BrahMos Aerospace sees a big future for its projects, both in terms of sales to India and in exports—including the reduced-weight supersonic missile that is still in development.

“Our orders exceed $6 billion. Over the past 15 years, we have achieved a level no other company has been able to achieve throughout the history of Russian-Indian relations,” says CEO Sivathanu Pillai. “In addition, we are expecting an increase in orders over the next 10 years. We are working on different projects together with Russia.”

BrahMos is expanding production to meet expected demand for thousands of missiles. “Our second manufacturing facility is ready and additional facilities are coming up,” says Praveen Pathak, general manager for market promotion and export.

A supervisory council comprising Indian and Russian officials has given clearance for exporting to friendly countries products such as the BrahMos-M (Mini), with which the company plans to equip future Indian military platforms. The weight of other BrahMos missiles has prevented such integration, Pathak says. Air force Sukhoi Su-30MKIs and navy MiG-29Ks will be equipped first, but the re-sized missile eventually may be integrated on future fighters including the Dassault Aviation Rafale Medium Multi-Role Combat Aircraft and the proposed Fifth-Generation Fighter Aircraft being jointly developed by India and Russia. The Su-30MKI will be able to carry three missiles and the MiG-29K two.

BrahMos is finalizing the Mini's specifications and design and aims to start flight-testing in 2017, Pathak says. The BrahMos-M will weigh 1.5 tons, be 6 meters (21 ft.) long, have a diameter of 510 millimeters (20 in.) and maximum speed of Mach 3.5. It is expected to be delivered in 2-3 years, following the first trial launch.
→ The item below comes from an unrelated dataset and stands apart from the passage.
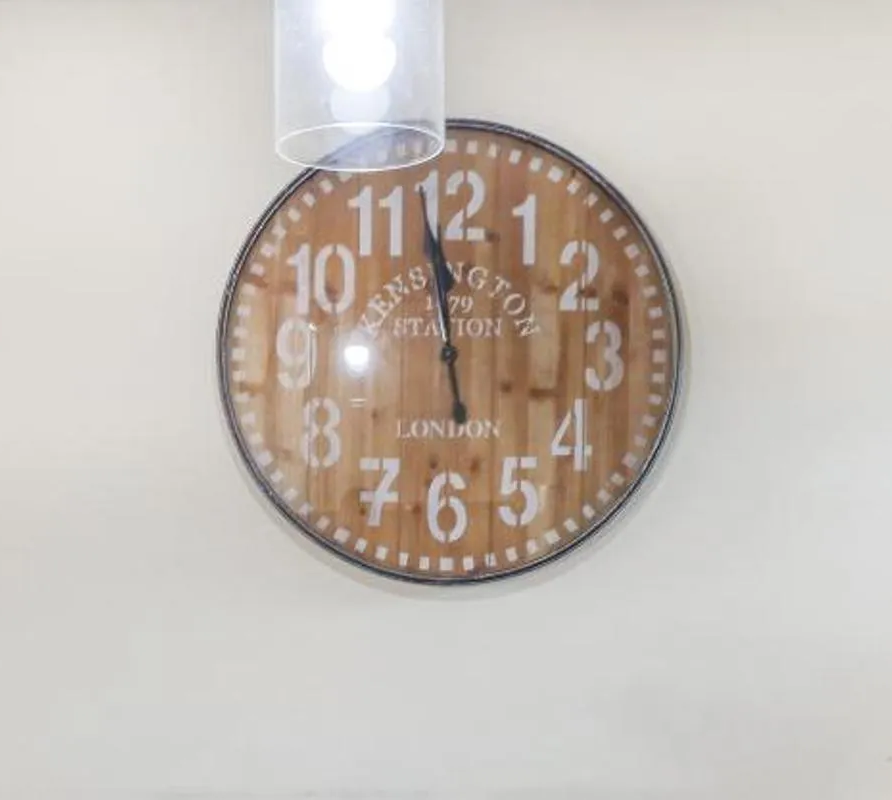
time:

The re-sized missile will be capable of withstanding aircraft carrier deck landings.

“We are also looking to integrate the missile in the proposed Project 75-I, which will become the most powerful submarine, to have both vertical-launched BrahMos for the sea and land target,” Pathak says. “Since the BrahMos-M can be accommodated to torpedo tubes, the missile [has] potential for anti-submarine warfare.”

Russia, which is planning to offer its Amur-1650 submarines for Project 75-I, is drafting designs to accommodate the BrahMos-M. France, Germany and Spain may also compete for the contract to supply six submarines.

On a larger scale, BrahMos Aerospace is confident that BrahMos-M will open a huge potential market for the company, with specifications that very few competitors will be able to match. “Once we fulfill the Indian military's requirement, we will look at exporting the missiles to markets in the region,” Pathak says. More than a dozen countries have expressed interest in buying different modifications of a BrahMos supersonic cruise missile, although no concrete deals have been signed.

Meanwhile, before year-end, the air force will conduct flight tests of the BrahMos-A air-launched, supersonic missile on a Su-30MKI. The air force and BrahMos are working on a project worth 60 billion rupees ($966 million) to make the fighter aircraft capable of carrying one of the missiles under its belly. “The air-launched version of BrahMos has been cleared for flight tests, and its launchers are ready,” Pillai says. “Work is in progress to help equip the Sukhoi to carry the 2.5-ton missile.”

BrahMos intends to transfer the weapon to the Indian air force in 2015, after which it is expected to be deployed in at least three squadrons. The army and navy are already using the missile, which has a solid-fueled first stage and ramjet liquid-fueled second stage.

The BrahMos-A is a modified version of the baseline land- or ship-launched version, sporting a smaller booster and fins for airborne stability after launch. Its umbilical connector also has been relocated. The missile is designed to be released from a Su-30MKI at 500-14,000 meters altitude. After a free fall of 100-150 meters, the BrahMos-A has a cruise phase at 14,000 meters and terminal phase at 15 meters. The air version is lighter than the 3-ton land and sea variants.

The supersonic cruise missile, which has a 290-km (180-mi.) range, was successfully fired from the Russian-built INS Trikand in salvo mode in the Arabian Sea off India's west coast early this month. Now that salvo mode has been executed successfully, eight cruise missiles can be fired in that mode in future.

In addition to the BrahMos-A , the company plans to develop a hypersonic missile that can attain a speed of Mach 7, or seven times the speed of sound, which would make it the world's fastest missile. Code-named BrahMos 2, the rocket could deliver the warhead, assess the destruction of a target, return and prepare to deploy again.

“We have established a lead in supersonic missiles,” Pathak says. “[Multi-use] hypersonic vehicles will reduce the cost of putting a payload into orbit. It could deliver the payload at multiple points and it can come back.”

India is pushing Russia toward developing the hypersonic missile on an ambitious schedule. The main challenge is to find materials resistant to very high temperatures. Although the hull is made of composite materials, hypersonic speeds subject it to heavy friction and high temperatures. To resolve this issue, a coating made of special alloys is being developed.

“We already have engines of a new design,” Pathak says. “And India will get this hypersonic missile in the next five-seven years.”